A more dependable approach is to leverage a web-based system that lets employees clock in and out through your web browser or their mobile device. For example, the Zenefits Employee Time & Scheduling solution:
- Eliminates the need for spreadsheets and electronic timesheets
- Facilitates clocking in/out remotely, from any location
- Simplifies scheduling and complex time and labor procedures
- Enables employees to request paid time off
- Tracks time for employees and independent contractors
- Lets you monitor employees’ work activities in real time
- Provides visibility into employees’ whereabouts when working
- Strengthens fraud protection
- Rounds employees’ time worked, in accordance with federal and state rules
- Integrates with payroll, thereby reducing manual data entry and the risk of errors
- Comes with an array of real-time reporting tools so you can gain deeper insight into your remote team’s work activities
These features help resolve many of the issues we mentioned in the first section.

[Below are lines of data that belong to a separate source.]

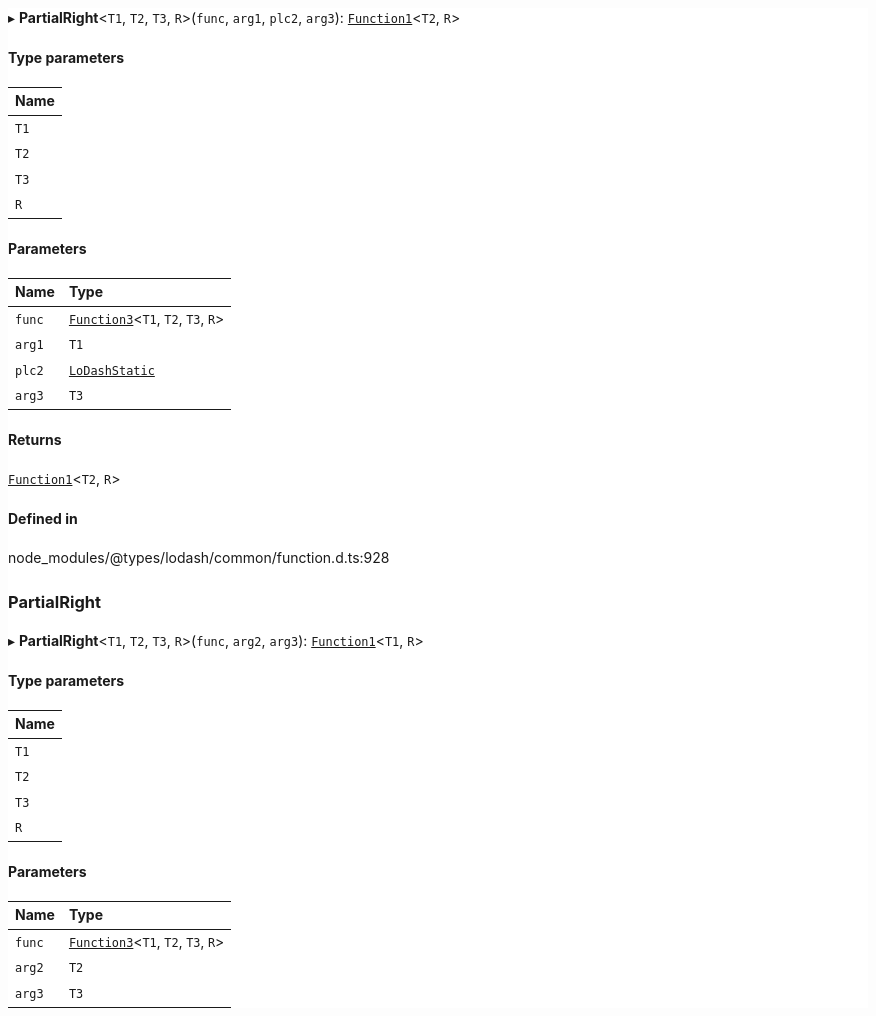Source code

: ▸ **PartialRight**\<`T1`, `T2`, `T3`, `R`\>(`func`, `arg1`, `plc2`, `arg3`):
[`Function1`](../modules/lodash.md#function1)\<`T2`, `R`\>

#### Type parameters

| Name |
| :--- |
| `T1` |
| `T2` |
| `T3` |
| `R`  |

#### Parameters

| Name   | Type                                                                   |
| :----- | :--------------------------------------------------------------------- |
| `func` | [`Function3`](../modules/lodash.md#function3)\<`T1`, `T2`, `T3`, `R`\> |
| `arg1` | `T1`                                                                   |
| `plc2` | [`LoDashStatic`](lodash.LoDashStatic.md)                               |
| `arg3` | `T3`                                                                   |

#### Returns

[`Function1`](../modules/lodash.md#function1)\<`T2`, `R`\>

#### Defined in

node_modules/@types/lodash/common/function.d.ts:928

### PartialRight

▸ **PartialRight**\<`T1`, `T2`, `T3`, `R`\>(`func`, `arg2`, `arg3`):
[`Function1`](../modules/lodash.md#function1)\<`T1`, `R`\>

#### Type parameters

| Name |
| :--- |
| `T1` |
| `T2` |
| `T3` |
| `R`  |

#### Parameters

| Name   | Type                                                                   |
| :----- | :--------------------------------------------------------------------- |
| `func` | [`Function3`](../modules/lodash.md#function3)\<`T1`, `T2`, `T3`, `R`\> |
| `arg2` | `T2`                                                                   |
| `arg3` | `T3`                                                                   |
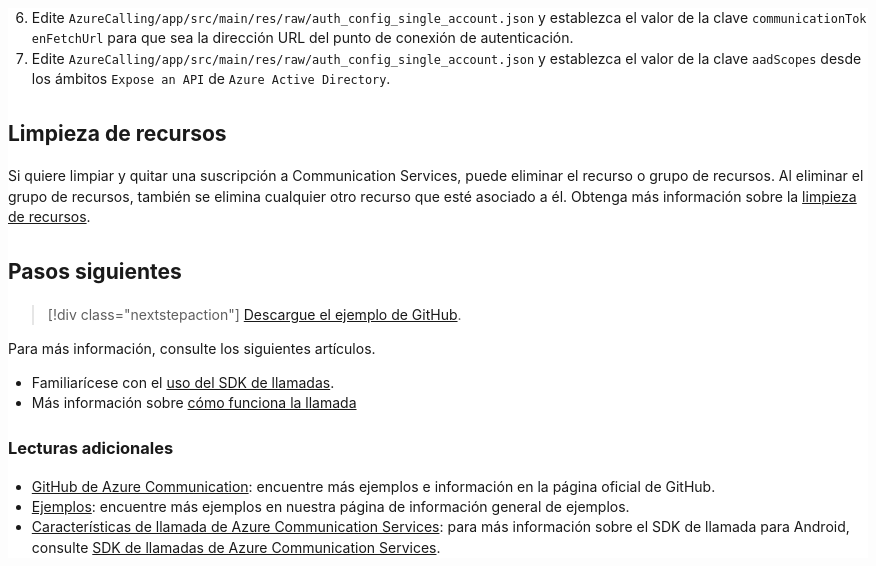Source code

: 6. Edite `AzureCalling/app/src/main/res/raw/auth_config_single_account.json` y establezca el valor de la clave `communicationTokenFetchUrl` para que sea la dirección URL del punto de conexión de autenticación.
7. Edite `AzureCalling/app/src/main/res/raw/auth_config_single_account.json` y establezca el valor de la clave `aadScopes` desde los ámbitos `Expose an API` de `Azure Active Directory`.

## <a name="clean-up-resources"></a>Limpieza de recursos

Si quiere limpiar y quitar una suscripción a Communication Services, puede eliminar el recurso o grupo de recursos. Al eliminar el grupo de recursos, también se elimina cualquier otro recurso que esté asociado a él. Obtenga más información sobre la [limpieza de recursos](../../quickstarts/create-communication-resource.md#clean-up-resources).

## <a name="next-steps"></a>Pasos siguientes

>[!div class="nextstepaction"]
>[Descargue el ejemplo de GitHub](https://github.com/Azure-Samples/communication-services-android-calling-hero).

Para más información, consulte los siguientes artículos.

- Familiarícese con el [uso del SDK de llamadas](../../quickstarts/voice-video-calling/calling-client-samples.md).
- Más información sobre [cómo funciona la llamada](../../concepts/voice-video-calling/about-call-types.md)

### <a name="additional-reading"></a>Lecturas adicionales

- [GitHub de Azure Communication](https://github.com/Azure/communication): encuentre más ejemplos e información en la página oficial de GitHub.
- [Ejemplos](./../overview.md): encuentre más ejemplos en nuestra página de información general de ejemplos.
- [Características de llamada de Azure Communication Services](https://docs.microsoft.com/azure/communication-services/concepts/voice-video-calling/calling-sdk-features): para más información sobre el SDK de llamada para Android, consulte [SDK de llamadas de Azure Communication Services](https://search.maven.org/artifact/com.azure.android/azure-communication-calling).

If you still prefer to use an alternative timekeeping method, such as electronic timesheets, have your employees sign and date their submissions.
Let each member of your remote team know:
- How many hours you expect them to work each workday and workweek
- The amount of hours they can work consecutively, and their allotted break times
- How to operate the timekeeping system, including instructions for sending PTO requests
- What to do if they need to leave work early for personal reasons
Don’t withhold pay because of failure to clock in/out
Under the FLSA, you must pay employees for all hours worked, regardless of whether they recorded or submitted their time. You should be able to tell whether your employees — including those working remotely — performed the work or not. If they did the work, you must pay them for it.
Though you can discipline employees for not following your timekeeping policies, the repercussions should not involve withholding their pay.